» Instructions to follow
Output the lines between the one containing "What is the" and the one containing "At 1998, list", inclusive, as a JSON list of strings with one string per line. Skip blank lines and leave the pictures out.

START Extracted material

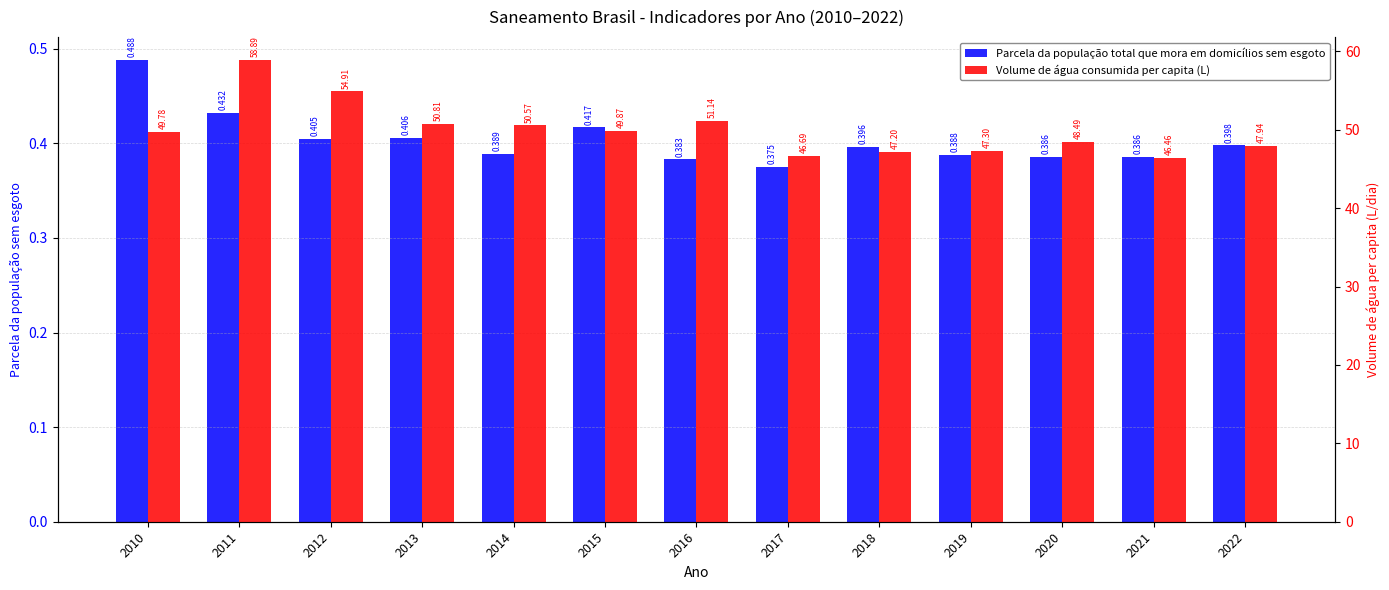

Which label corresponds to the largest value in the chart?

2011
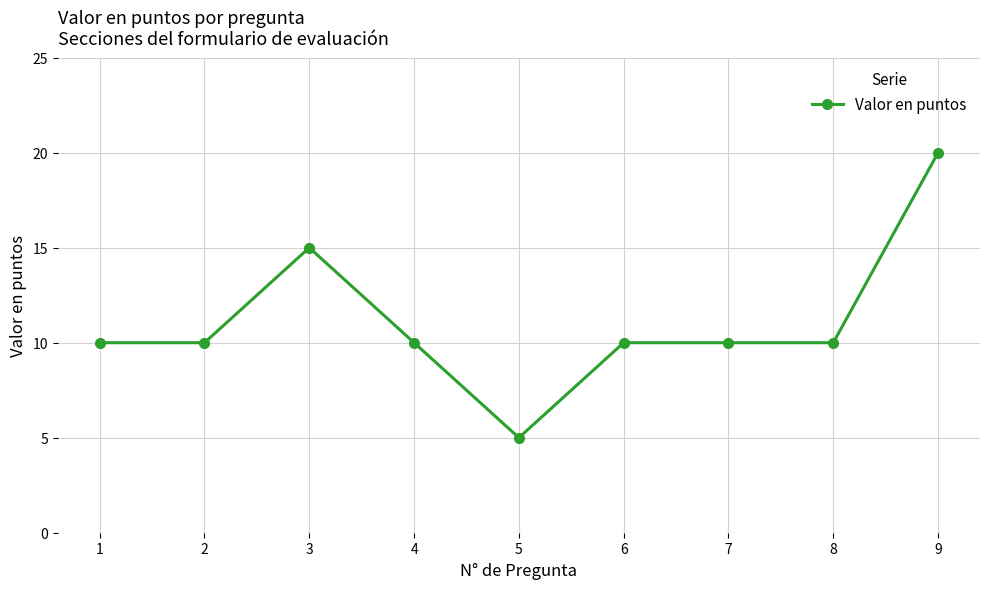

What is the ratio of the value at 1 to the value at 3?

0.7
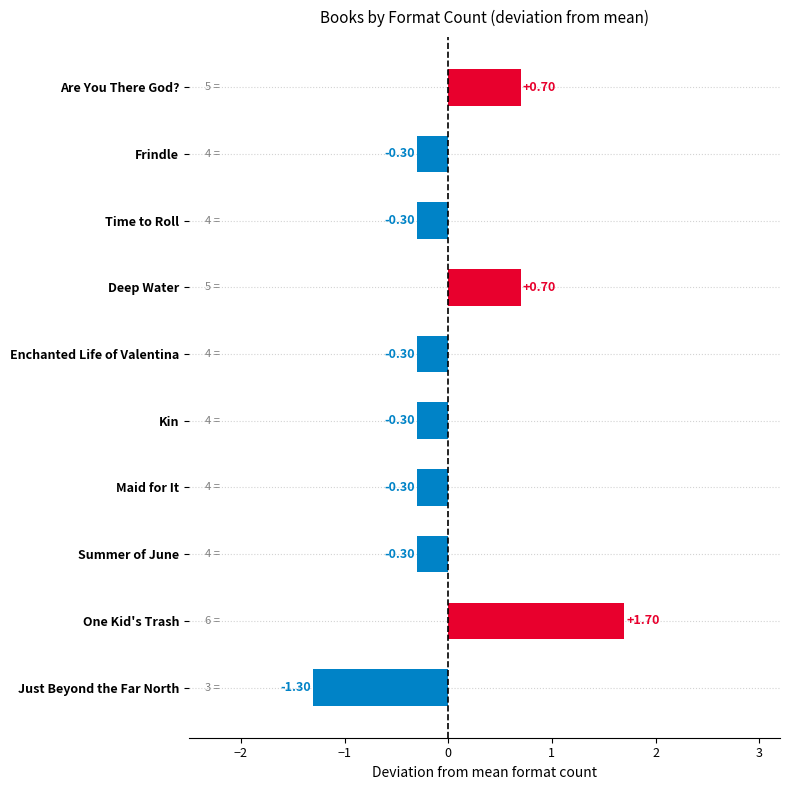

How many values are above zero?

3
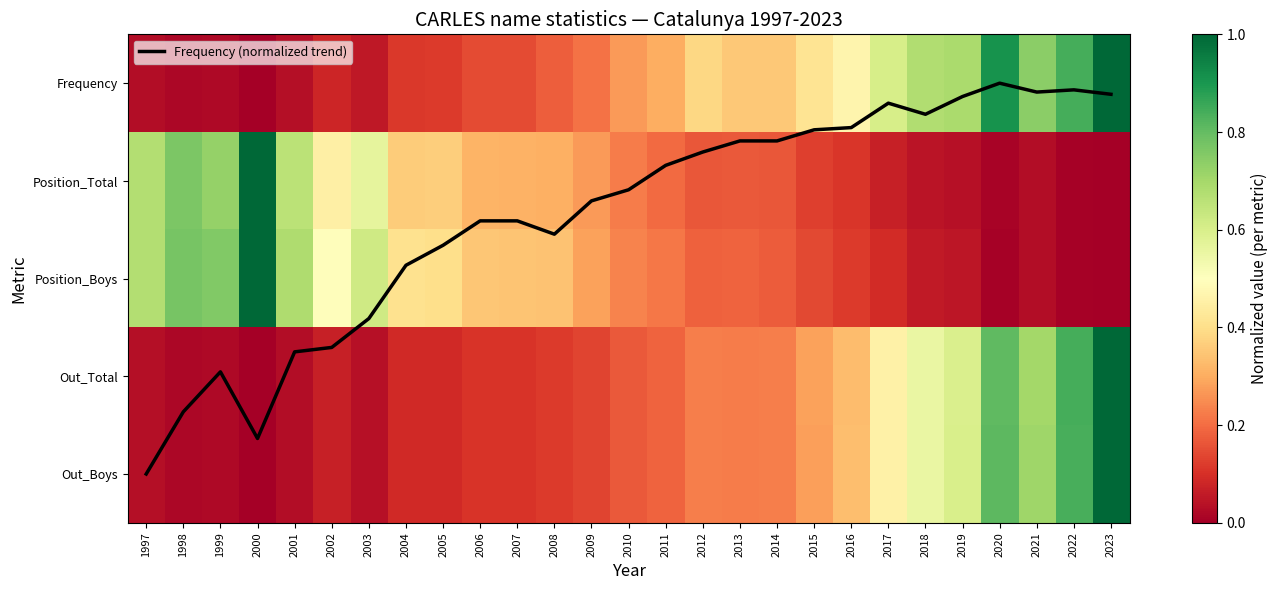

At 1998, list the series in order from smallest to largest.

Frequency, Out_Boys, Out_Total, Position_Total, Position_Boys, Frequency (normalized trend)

END Extracted material
START Extracted material

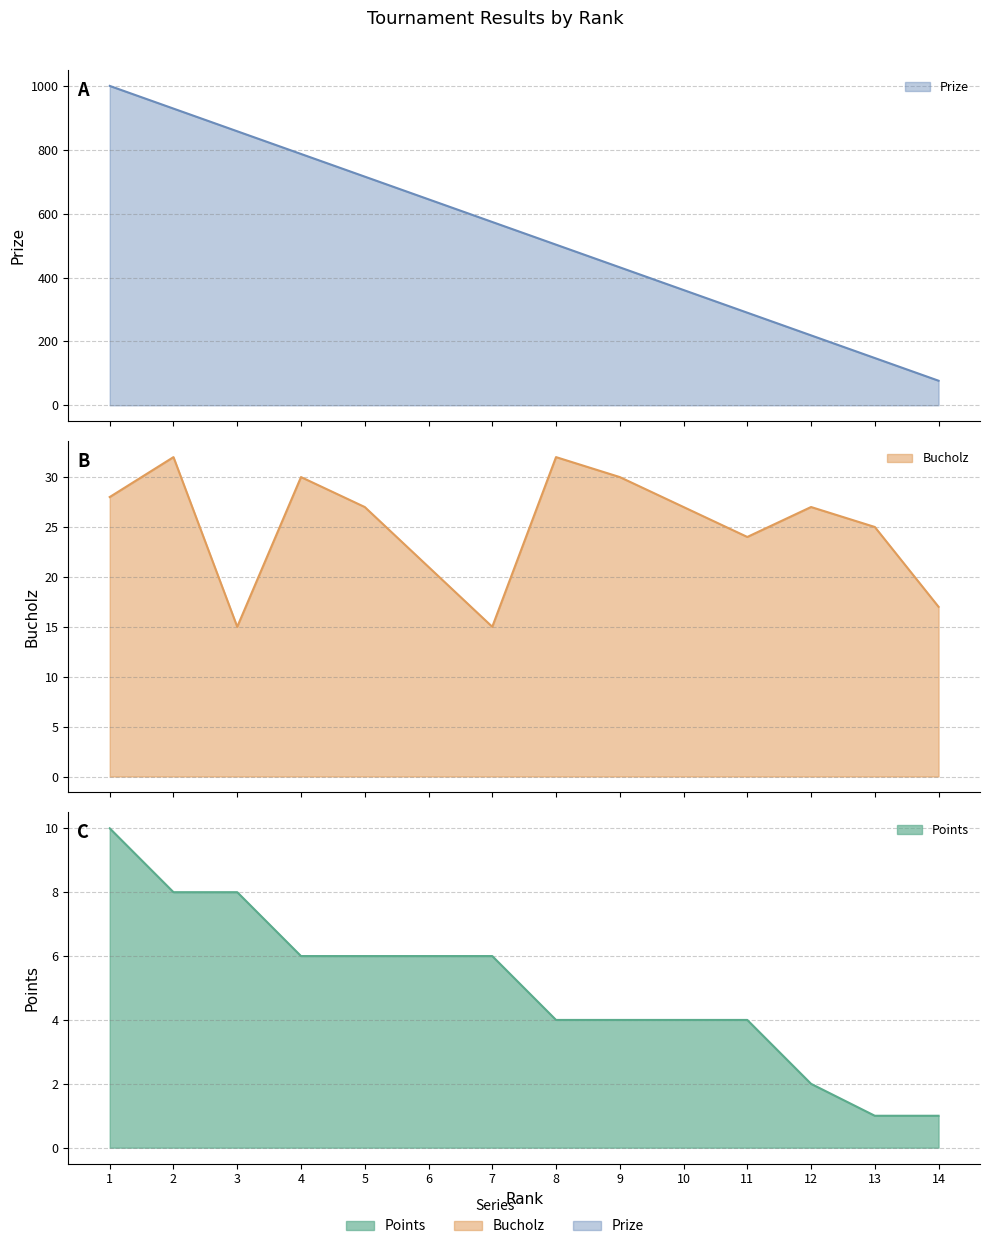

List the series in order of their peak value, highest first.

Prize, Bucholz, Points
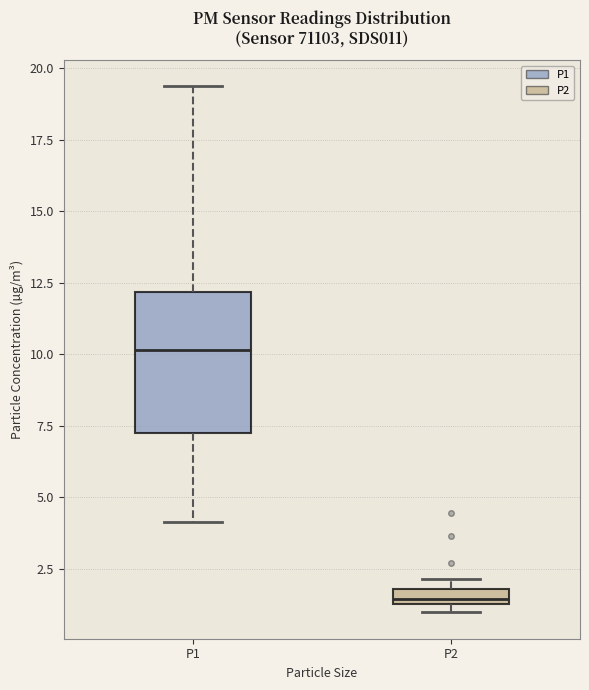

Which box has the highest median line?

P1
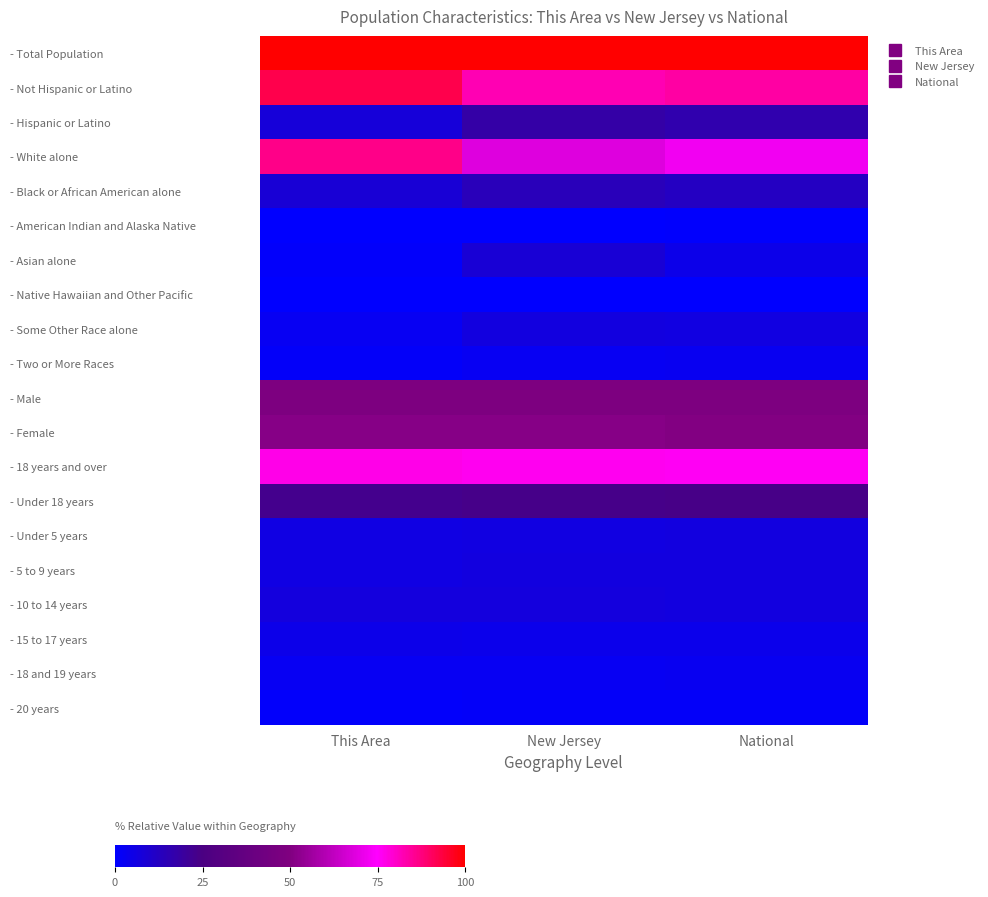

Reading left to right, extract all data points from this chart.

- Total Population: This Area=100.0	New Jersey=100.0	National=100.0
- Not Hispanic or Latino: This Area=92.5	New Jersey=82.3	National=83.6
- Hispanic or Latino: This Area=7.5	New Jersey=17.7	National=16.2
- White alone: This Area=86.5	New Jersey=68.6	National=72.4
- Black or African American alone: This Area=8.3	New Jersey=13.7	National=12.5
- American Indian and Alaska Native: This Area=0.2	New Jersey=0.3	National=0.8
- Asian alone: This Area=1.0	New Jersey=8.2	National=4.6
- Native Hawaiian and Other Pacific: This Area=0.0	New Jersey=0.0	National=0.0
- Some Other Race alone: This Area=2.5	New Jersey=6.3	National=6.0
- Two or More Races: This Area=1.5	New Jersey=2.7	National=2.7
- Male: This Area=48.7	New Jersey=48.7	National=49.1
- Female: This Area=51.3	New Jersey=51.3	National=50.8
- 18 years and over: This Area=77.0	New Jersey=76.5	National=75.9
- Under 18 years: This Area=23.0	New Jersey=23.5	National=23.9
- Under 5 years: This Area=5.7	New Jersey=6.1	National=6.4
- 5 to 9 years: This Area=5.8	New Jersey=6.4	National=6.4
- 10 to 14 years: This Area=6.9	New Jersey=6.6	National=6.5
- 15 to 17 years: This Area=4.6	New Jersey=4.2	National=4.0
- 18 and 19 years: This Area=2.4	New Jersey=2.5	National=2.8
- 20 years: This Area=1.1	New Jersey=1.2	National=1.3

END Extracted material
START Extracted material

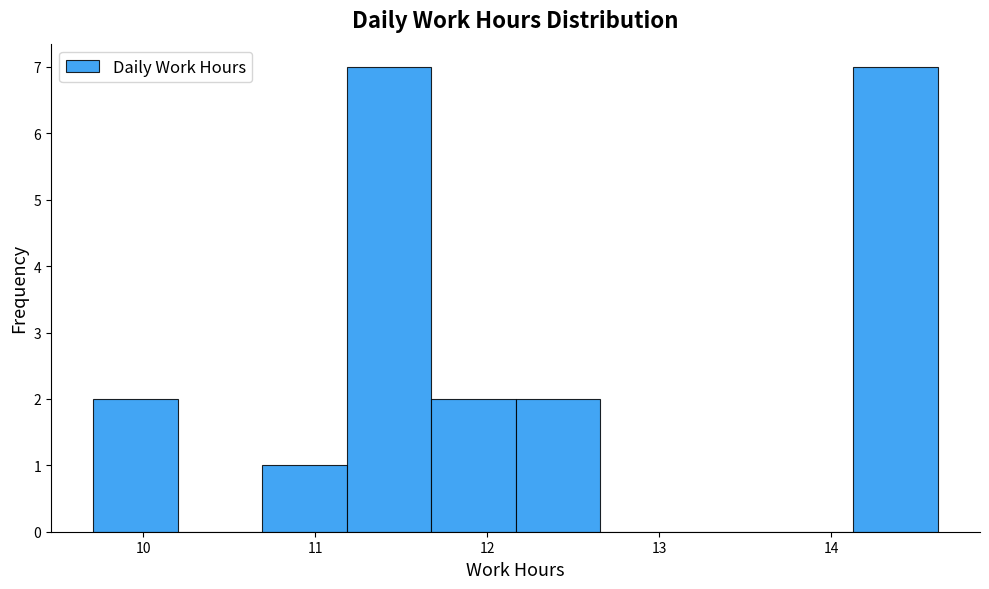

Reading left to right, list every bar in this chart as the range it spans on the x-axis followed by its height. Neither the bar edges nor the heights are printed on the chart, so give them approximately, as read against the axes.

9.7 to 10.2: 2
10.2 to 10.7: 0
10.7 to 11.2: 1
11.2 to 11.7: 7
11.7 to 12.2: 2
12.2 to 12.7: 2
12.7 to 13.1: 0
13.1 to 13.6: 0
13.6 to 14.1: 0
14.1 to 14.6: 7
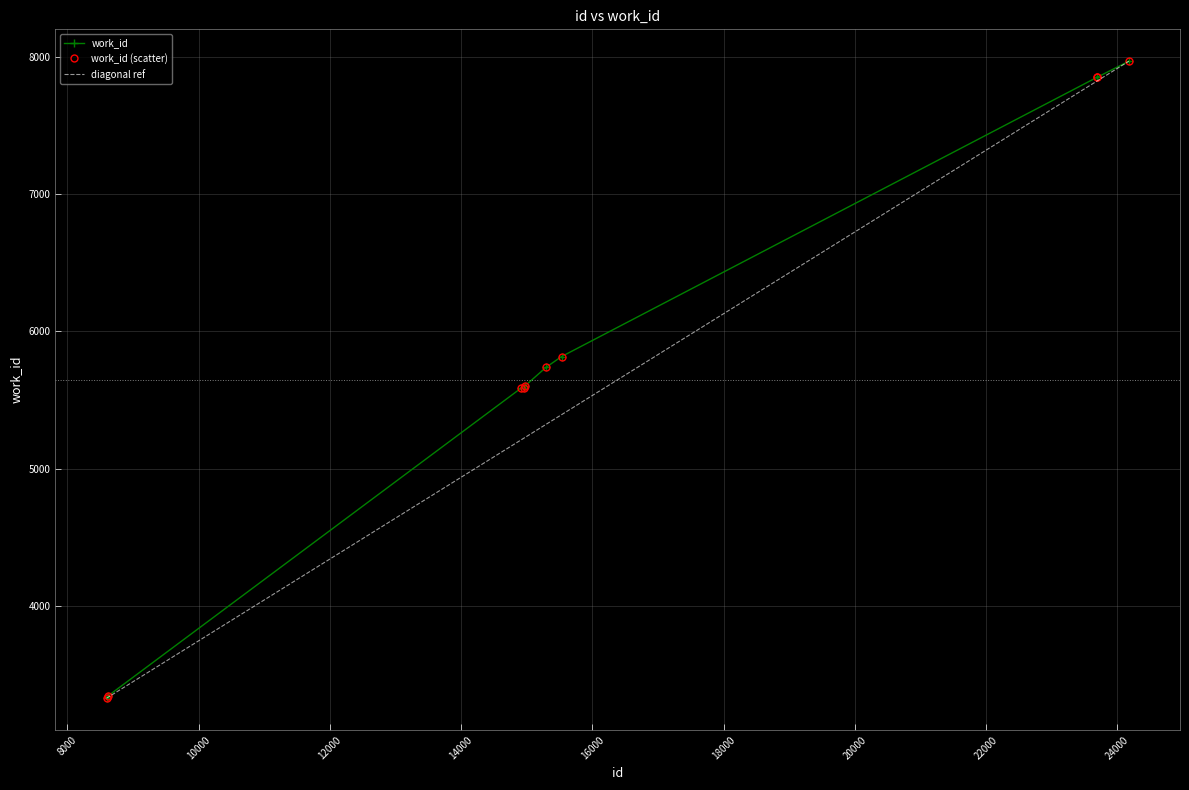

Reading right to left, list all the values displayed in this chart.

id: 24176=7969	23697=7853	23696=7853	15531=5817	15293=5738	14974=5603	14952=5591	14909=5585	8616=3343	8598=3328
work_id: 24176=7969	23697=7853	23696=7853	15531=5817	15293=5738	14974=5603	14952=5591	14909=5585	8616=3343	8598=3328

END Extracted material

» Written response
[
  "What is the ratio of the value at 1 to the value at 3?",
  "0.7",
  "How many values are above zero?",
  "3",
  "At 1998, list the series in order from smallest to largest."
]